Chain of Responsibility - Create pipeline of handlers where each processes or forwards. Use for middleware stacks, request processing pipelines.

Bridge Pattern - Separate abstraction from implementation hierarchies. Use to prevent subclass explosion with multiple varying dimensions.


Module Boundaries

Module Pattern - Encapsulate private state, expose public interface. Modern implementations: ES Modules, CommonJS, Java 9 modules.

Facade Pattern - Provide simplified interface to complex subsystem. Use to establish clean module boundaries.

Package Organization

  • By Layer: Group controllers, repositories, services separately
  • By Feature: Group everything for "orders" together (preferred for modularity)

Event-Driven Decoupling

Observer Pattern - Implement publish-subscribe where subjects notify observers without knowing them.

Event Bus / Message Broker - Enable system-wide pub-sub with fully decoupled publishers and subscribers. Add behaviors by adding subscribers without publisher changes.

Event Sourcing - Store state changes as event sequence, not snapshots. Enable new projections via event replay; new behaviors react to stream.

CQRS - Separate read and write models.

Commands → Write Model (validation, rules, persistence)
Queries → Read Model (optimized for reading)

Cross-Cutting Concerns

Aspect-Oriented Programming (AOP) - Modularize scattered concerns (logging, security, transactions). Define pointcuts (where) and advice (what).

Interceptors & Middleware - Explicitly wrap method calls or request pipelines. Less magical than AOP, more traceable.

Mixins & Traits - Compose behaviors from multiple sources without deep inheritance. Examples: Scala traits, Rust traits, TypeScript intersections.


Configuration Patterns

Feature Toggles - Decouple deployment from release by shipping new code behind flags. Enables trunk-based development, A/B testing, gradual rollouts.

Strategy Configuration - Externalize algorithmic choices to configuration files.

Convention over Configuration - Reduce wiring through established defaults and naming conventions.


Component Models

Component-Based Architecture - Build self-contained components with defined interfaces managing own state. Examples: React, Vue, server-side component frameworks.

Entity-Component-System (ECS) - Separate identity (entities), data (components), behavior (systems). Use for game development, highly dynamic systems.

Service-Oriented / Microservices - Apply component thinking at system level with process isolation boundaries.


Creational Patterns

Registry Pattern - Maintain collection of implementations keyed by type/name, queried at runtime.
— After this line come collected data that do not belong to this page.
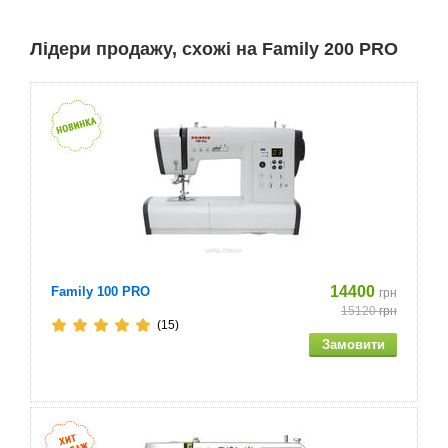
Комплектація машини FAMILY 200 PRO
Лідери продажу, схожі на Family 200 PRO
лапка універсальна
Лапка для ушивання блискавки
Лапка для автоматичного виконання петлі
оверлочная лапка
Лапка для потайного шва
Лапка для декоративних строчок
14400
Family 100 PRO
грн
15120
грн
Оверлочная лапка pro
(15)
Шпульки 4 шт. (3шт. І 1 в машині)
Набір голок 5шт. (4 шт. І 1 подвійна)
Abstract Factory - Create families of related objects without specifying concrete classes.

Prototype Pattern - Create objects by cloning prototypes, avoiding direct class instantiation.


SAM Pattern (State-Action-Model)

Functional decomposition for reactive systems:

  • State: Pure representation of current state
  • Action: Pure functions proposing state changes
  • Model: State acceptor enforcing business rules

Loop: View renders State → Actions propose → Model accepts/rejects → State updates.

Provides natural boundaries between representation, proposals, and validation.